(Release Info London schedule; June 14th, 2919, Cineworld Greenwich, The O2, Peninsula Square, London SE10 0DX, United Kingdom, 21:10pm)
"The Hummingbird Project"
From director Kim Nguyen comes a modern-day 'David & Goliath' story that is equal parts financial thriller and human drama, excavating the pitfalls and perils of two men who risk everything in order to have it all.
Cousins from New York, Vincent Zaleski (Jesse Eisenberg) and Anton Zaleski (Alexander Skarsgård) are players in the high-stakes game of 'High Frequency Trading', where winning is measured in milliseconds. Their dream? To build a fiber-optic cable straight line between Kansas and New Jersey, making them millions. But nothing is straightforward for this flawed pair. Anton is the brains, Vincent is the hustler, and together they push each other and everyone around them to breaking point on their quixotic adventure. Constantly breathing down their necks is their old boss Eva Torres (Salma Hayek) a powerful, intoxicating and manipulative trader who will stop at nothing to come between them and beat them at their own game. No matter what the cost, Vincent and Anton are determined to cut through America, only to find redemption at the end of their line, not through money, but through family and reconnecting to the land.
Cousins from New York, Vincent and Anton are players in the high-stakes game of high frequency trading, where winning is measured in milliseconds. Vincent is the hustler and Anton is the brains; together they push each other and everyone around them in their quixotic quest to attain 'The Ultimate American Dream'. Embarking on 'The Herculean' task of installing a fiber-optic cable in a straight line between Kansas and New Jersey, so they can yield faster trades and greater riches, the cousins clash with their rapacious former boss, Eva Torres, a hedge-fund manager who tries to beat them at their own game using a rival technology. Racing against time, navigating heavy machinery, stubborn landowners, and the elements, Vincent and Anton move mountains to cut through America and get rich faster, only to find redemption and renewal at the end of the line. The film exposes the ruthless edge of our increasingly digital world.

## Provided material
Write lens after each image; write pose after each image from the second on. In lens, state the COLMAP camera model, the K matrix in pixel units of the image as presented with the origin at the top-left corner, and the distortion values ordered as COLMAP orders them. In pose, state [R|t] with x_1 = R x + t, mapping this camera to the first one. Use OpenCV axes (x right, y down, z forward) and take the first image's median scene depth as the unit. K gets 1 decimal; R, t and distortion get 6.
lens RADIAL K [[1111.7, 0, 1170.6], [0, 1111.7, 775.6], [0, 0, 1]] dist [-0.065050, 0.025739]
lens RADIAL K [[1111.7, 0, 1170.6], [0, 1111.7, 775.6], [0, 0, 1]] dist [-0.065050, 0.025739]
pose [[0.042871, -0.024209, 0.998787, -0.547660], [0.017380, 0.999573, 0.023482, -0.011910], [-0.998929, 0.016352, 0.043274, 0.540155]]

...

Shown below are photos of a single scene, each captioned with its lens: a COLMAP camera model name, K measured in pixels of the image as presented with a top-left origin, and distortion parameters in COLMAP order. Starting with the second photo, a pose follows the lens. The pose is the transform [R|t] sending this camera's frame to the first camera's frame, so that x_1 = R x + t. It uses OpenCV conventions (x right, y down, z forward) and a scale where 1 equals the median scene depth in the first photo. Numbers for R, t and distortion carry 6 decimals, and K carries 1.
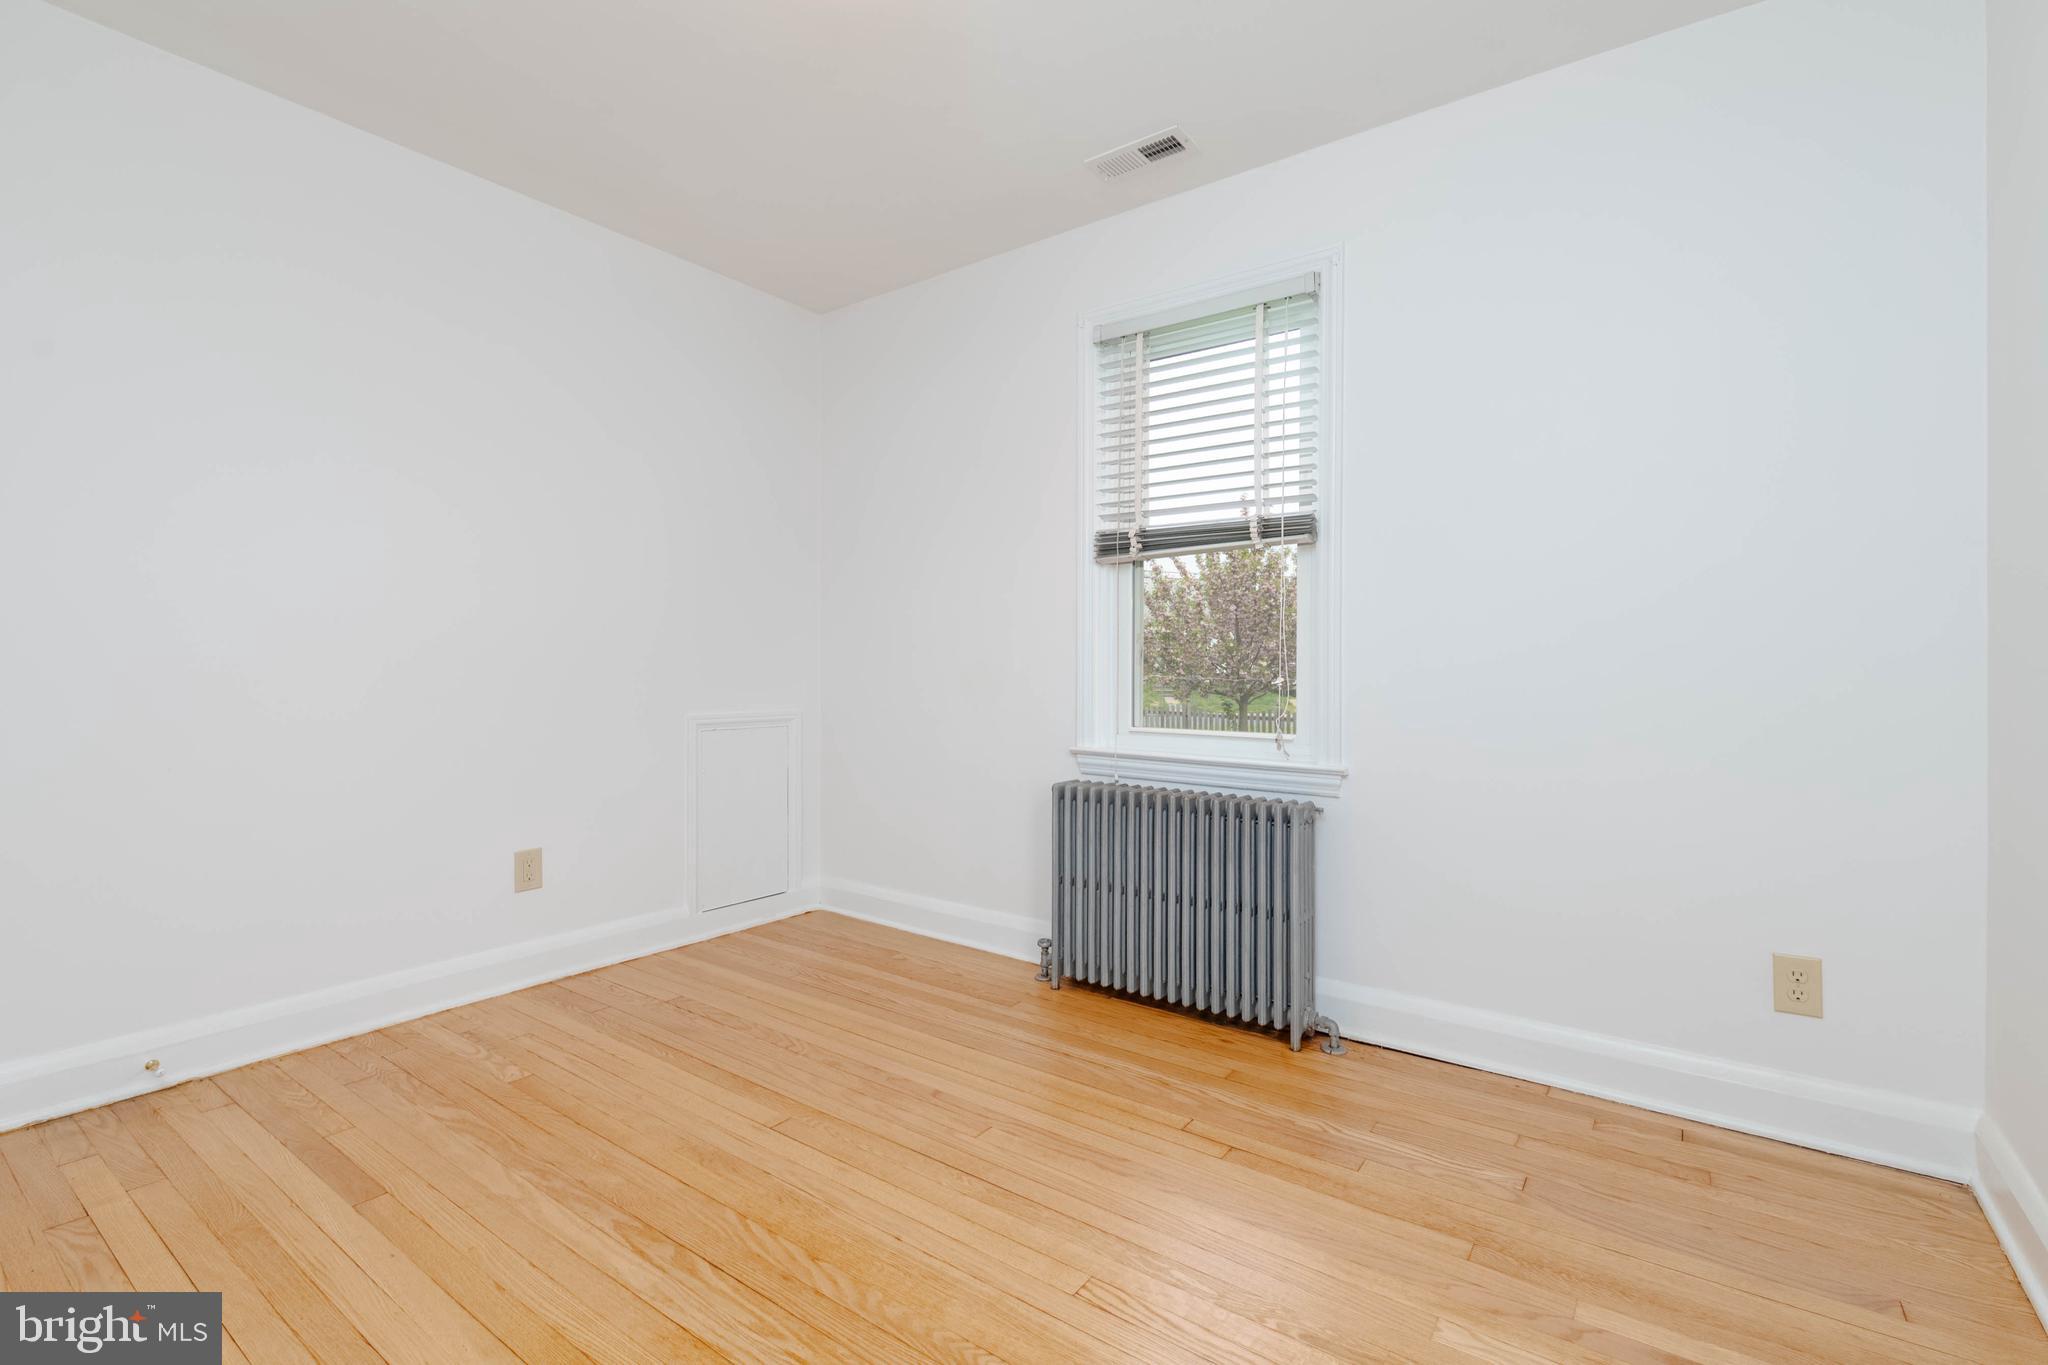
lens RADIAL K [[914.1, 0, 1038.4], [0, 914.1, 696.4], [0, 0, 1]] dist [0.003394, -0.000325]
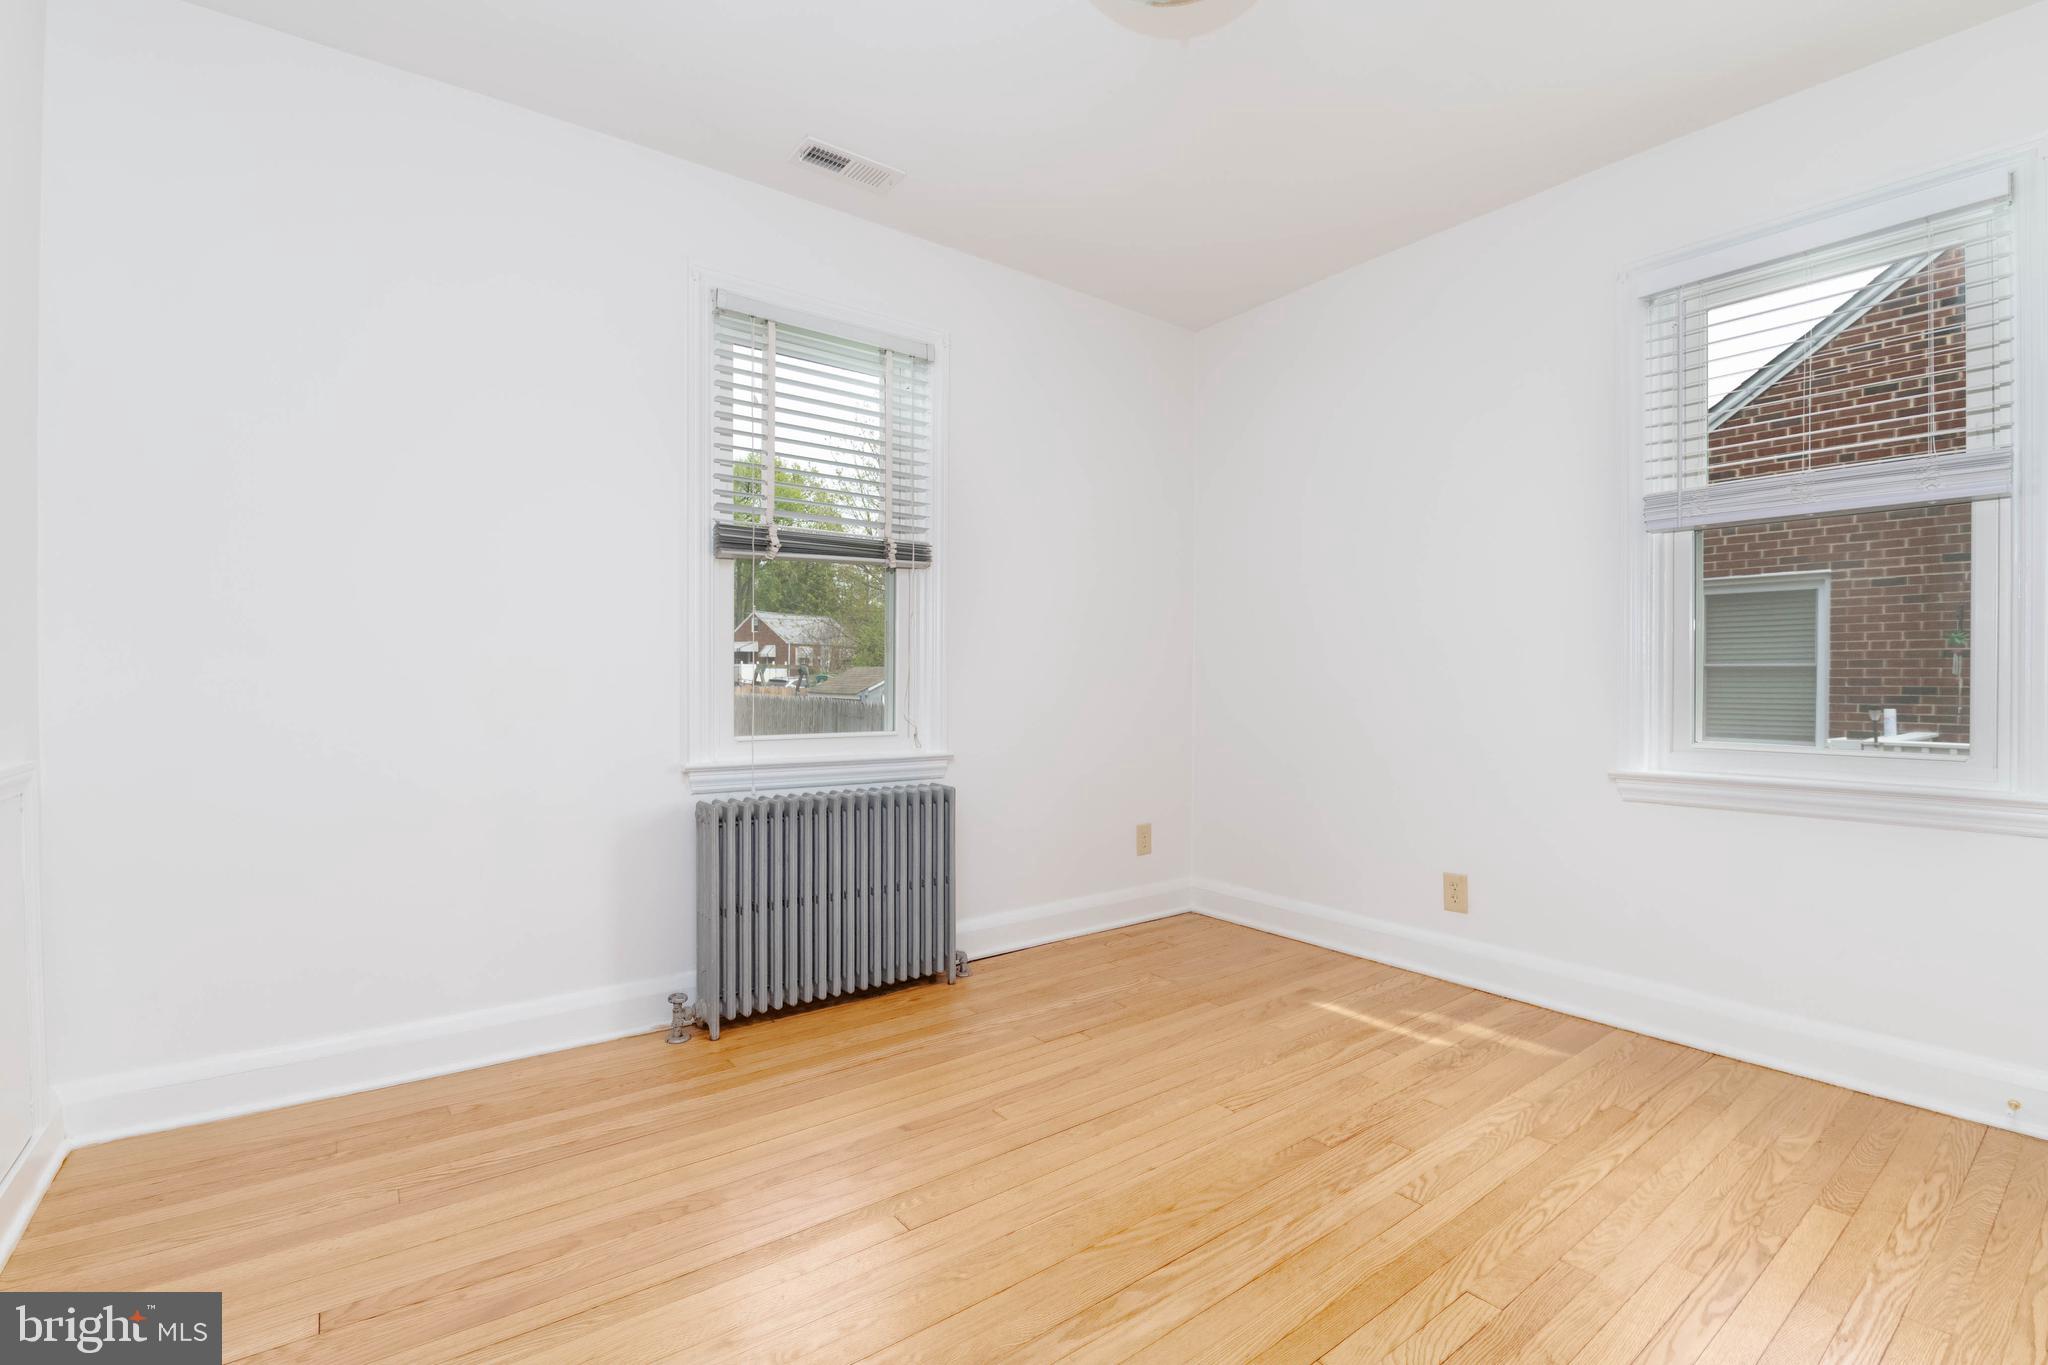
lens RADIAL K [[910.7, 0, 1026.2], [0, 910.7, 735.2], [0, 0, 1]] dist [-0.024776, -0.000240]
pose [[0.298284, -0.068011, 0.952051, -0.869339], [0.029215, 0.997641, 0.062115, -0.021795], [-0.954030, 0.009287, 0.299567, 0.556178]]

## Problems to solve
a) Reproduce the passage of the film synopsis between "(Release Info London" and "have it all.", inclusive.
b) According to the film synopsis, why do Vincent and Anton set out to lay a fiber-optic cable in a straight line between Kansas and New Jersey?
c) Write the next part of the film synopsis, starting after its final sentence.

## Responses for each task
a)
(Release Info London schedule; June 14th, 2919, Cineworld Greenwich, The O2, Peninsula Square, London SE10 0DX, United Kingdom, 21:10pm)
"The Hummingbird Project"
From director Kim Nguyen comes a modern-day 'David & Goliath' story that is equal parts financial thriller and human drama, excavating the pitfalls and perils of two men who risk everything in order to have it all.

b) A straight cable between Kansas and New Jersey would let them make faster trades in high frequency trading, where winning is measured in milliseconds. Those faster trades would bring greater riches, making them millions.

c)
"The Hummingbird Project" speaks to the ridiculousness of our monetary pursuits; and the humanity behind getting rich quick. The film takes this massive, real-world concept of high frequency trading and placed two unique and unusual people in the middle of it. The story centers on high-frequency trader cousins Vincent and Anton, second-generation 'Eastern European New Yorkers' who leave their 'Wall Street' trading-floor jobs to construct a fiber-optic line stretching from 'The Midwest' to 'The East Coast', guaranteeing faster trades. The film's title suggests an inconceivable task, laying a cable in the earth that can transfer data from Kansas to New York in the time it takes a hummingbird to flap it's wings. Much of "The Hummingbird Project's" story plays out on the open road, with Vincent and his hired crew of diggers and drillers troubleshooting the line as it stretches across the American heartland. With Vincent in the field wheeling and dealing over land rights, boring through granite mountains to keep the project heading in a straight line, his cousin Anton barricades himself in hotel rooms around the country, writing algorithmic code to outpace Eva Torres microwave-tower technology. It's also an immigrant's tale set in the digital age, telling the story of second-generation cousins of 'Eastern European' descent who are trying to attain 'The American Dream' after successful careers on 'Wall Street'. After burning it all down on the trading floor, Vincent and Anton strive for an event greater net worth.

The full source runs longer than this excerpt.